Stored data entries:

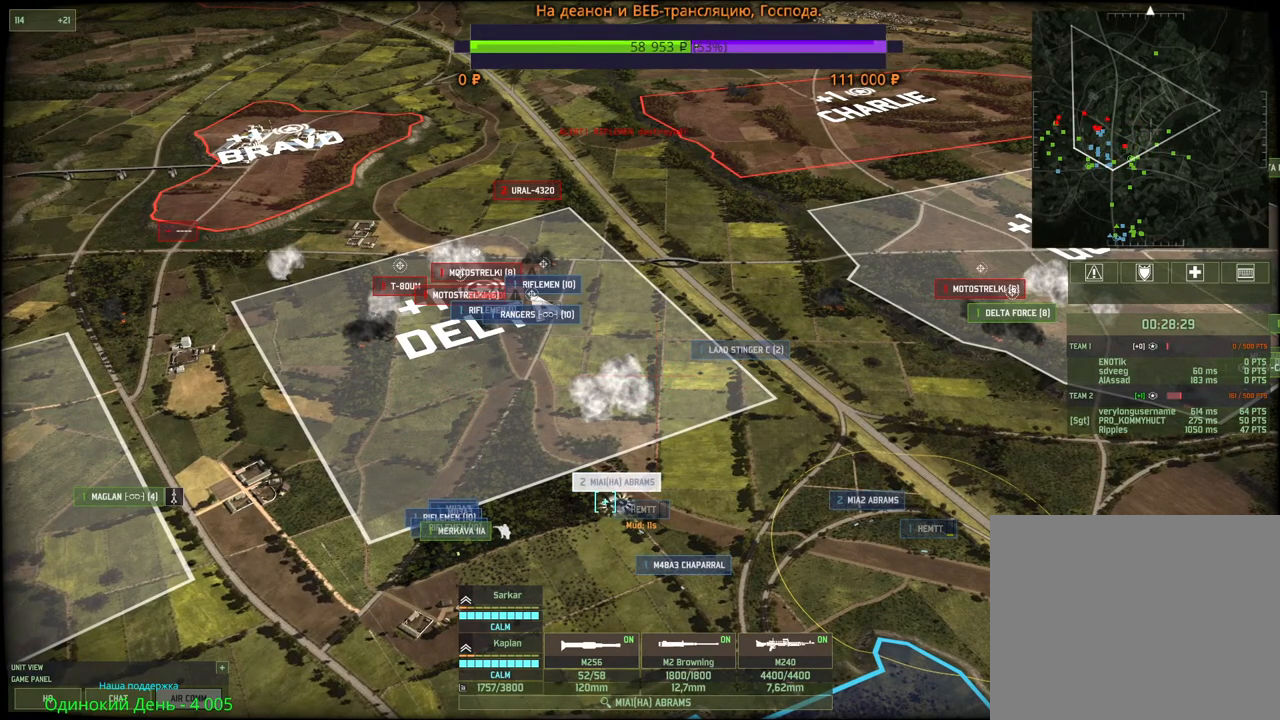
{"keys": ["q"], "mouse": ["left"], "events": [[400, "q", "down"], [433, "mouse_left", "down"]]}
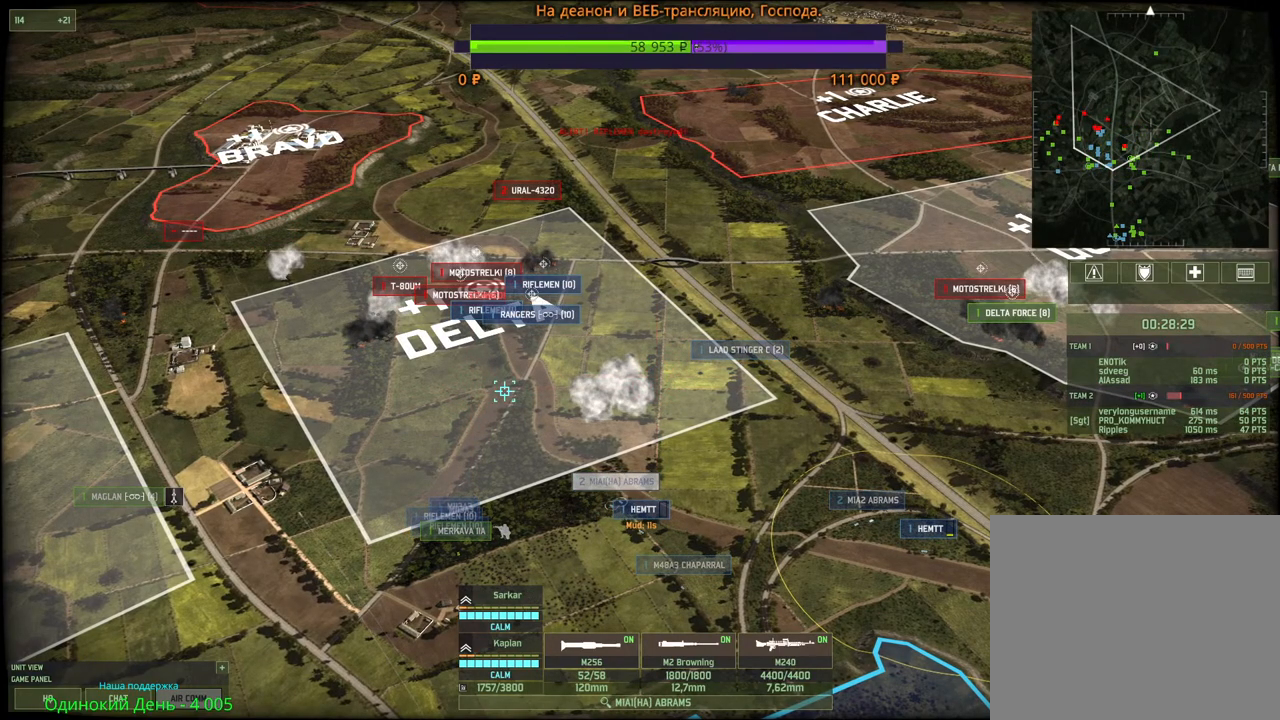
{"keys": [], "mouse": [], "events": [[17, "q", "up"], [33, "mouse_left", "up"], [50, "q", "down"], [133, "q", "up"]]}
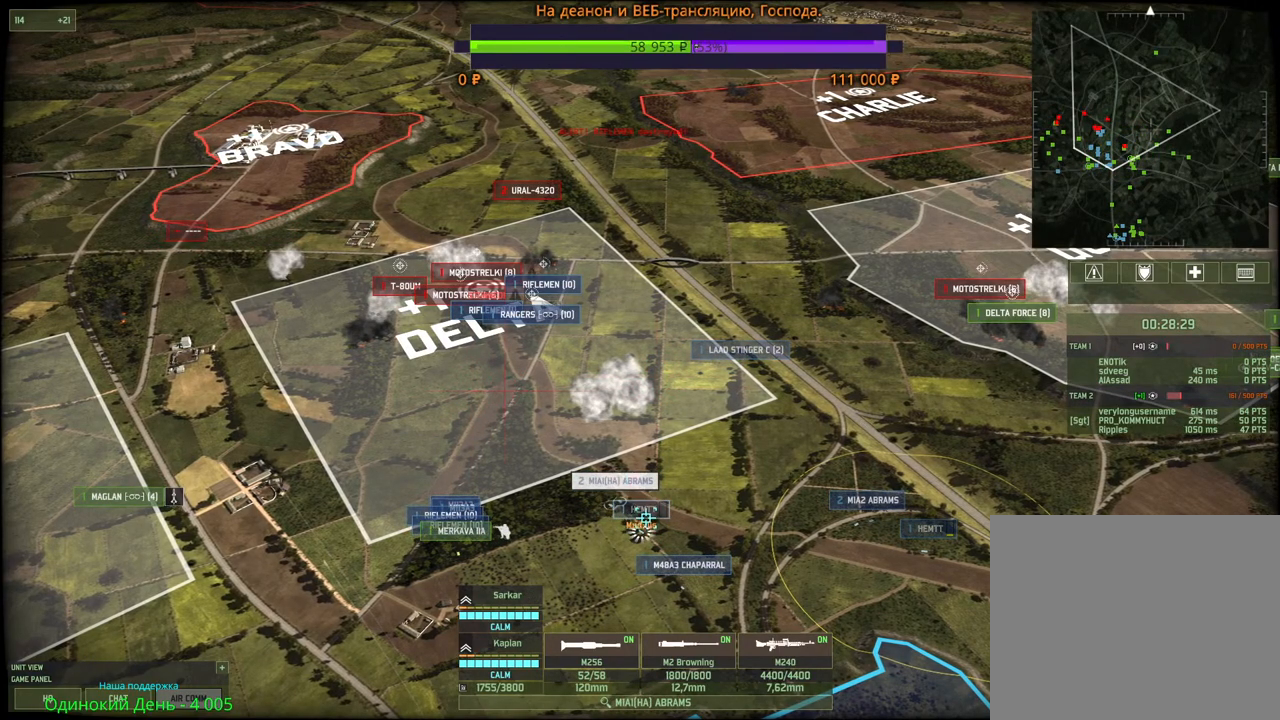
{"keys": [], "mouse": [], "events": [[150, "mouse_left", "down"], [233, "mouse_left", "up"], [383, "q", "down"], [417, "mouse_left", "down"], [483, "q", "up"], [500, "mouse_left", "up"]]}
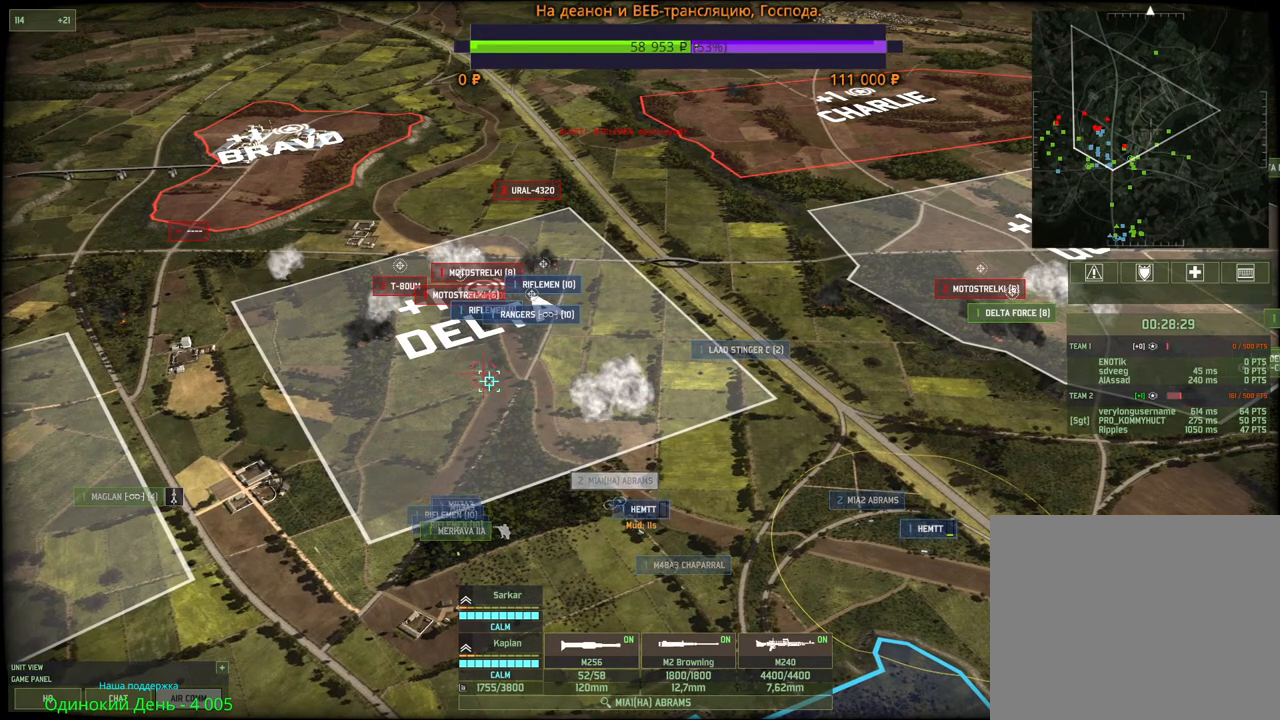
{"keys": ["d"], "mouse": [], "events": [[383, "mouse_left", "down"], [467, "mouse_left", "up"], [500, "d", "down"]]}
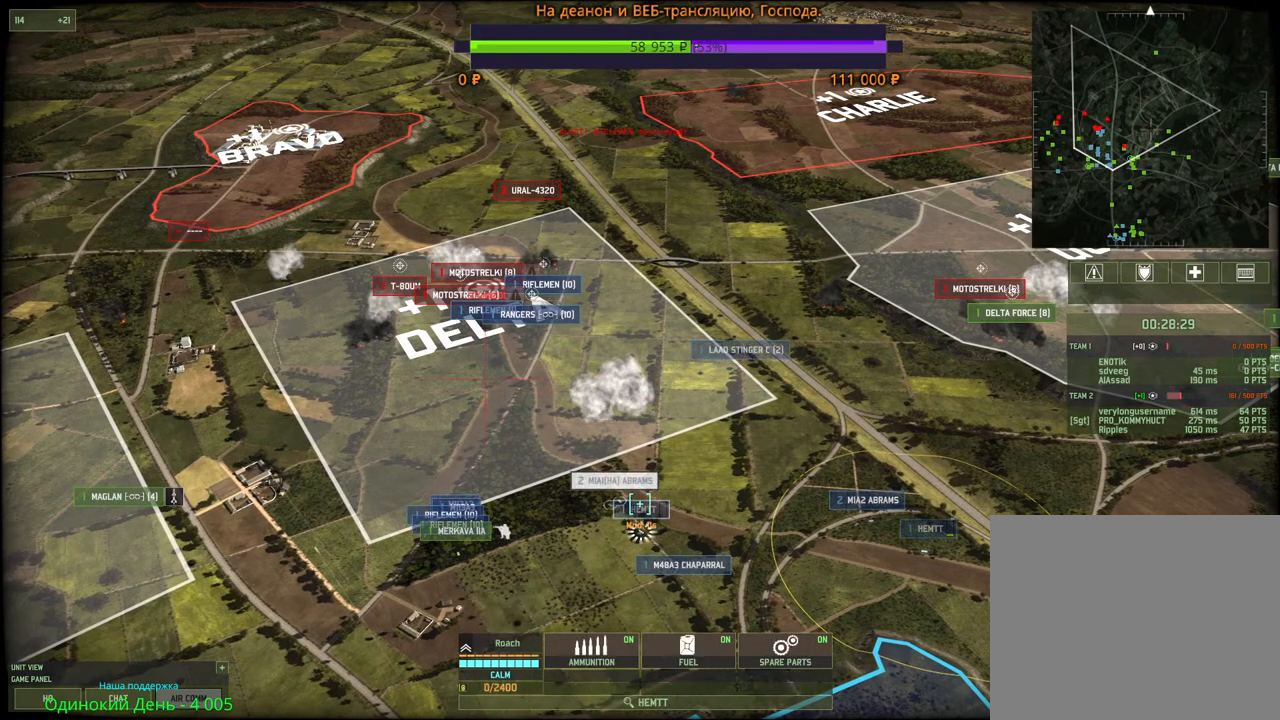
{"keys": ["d", "s"], "mouse": [], "events": [[17, "s", "down"]]}
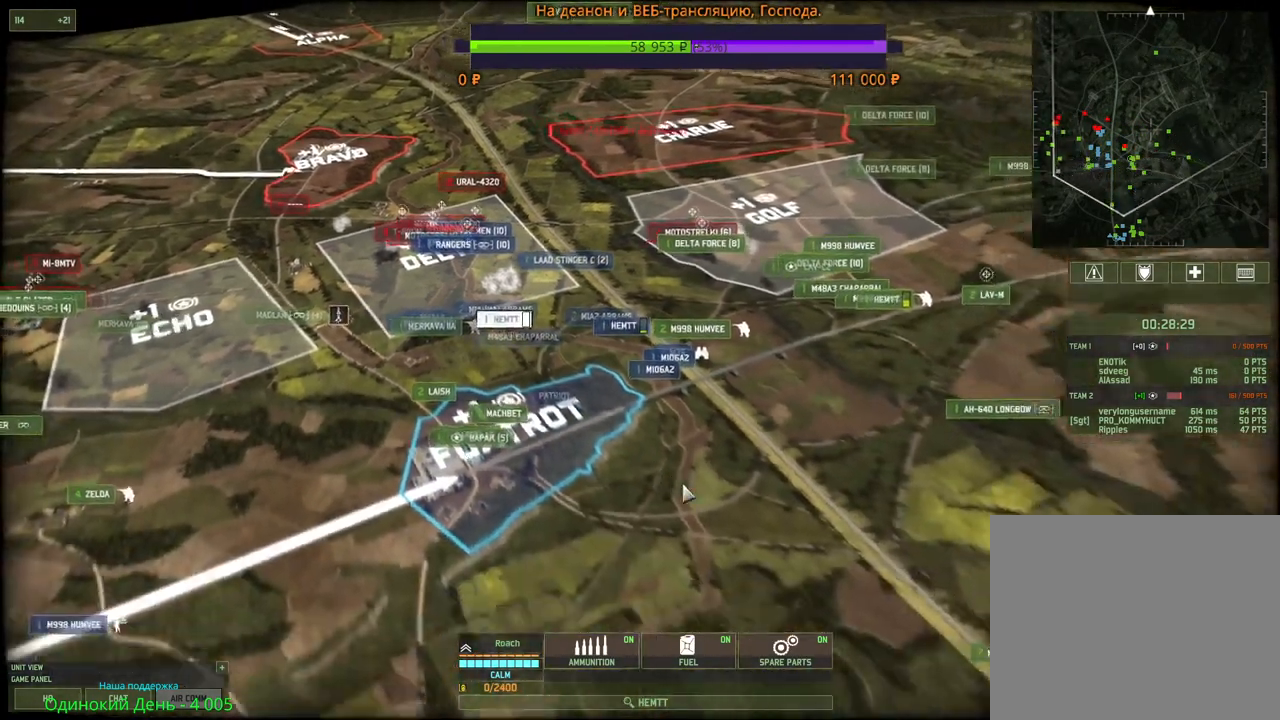
{"keys": [], "mouse": [], "events": [[250, "mouse_wheel", "down"], [267, "mouse_wheel", "up"], [350, "s", "up"], [367, "d", "up"]]}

**WHAT THE TASK ASKS**: Copy the entries above verbatim. Pictures do not belong in the copy.

**TASK OUTPUT**:
{"keys": ["q"], "mouse": ["left"], "events": [[400, "q", "down"], [433, "mouse_left", "down"]]}
{"keys": [], "mouse": [], "events": [[17, "q", "up"], [33, "mouse_left", "up"], [50, "q", "down"], [133, "q", "up"]]}
{"keys": [], "mouse": [], "events": [[150, "mouse_left", "down"], [233, "mouse_left", "up"], [383, "q", "down"], [417, "mouse_left", "down"], [483, "q", "up"], [500, "mouse_left", "up"]]}
{"keys": ["d"], "mouse": [], "events": [[383, "mouse_left", "down"], [467, "mouse_left", "up"], [500, "d", "down"]]}
{"keys": ["d", "s"], "mouse": [], "events": [[17, "s", "down"]]}
{"keys": [], "mouse": [], "events": [[250, "mouse_wheel", "down"], [267, "mouse_wheel", "up"], [350, "s", "up"], [367, "d", "up"]]}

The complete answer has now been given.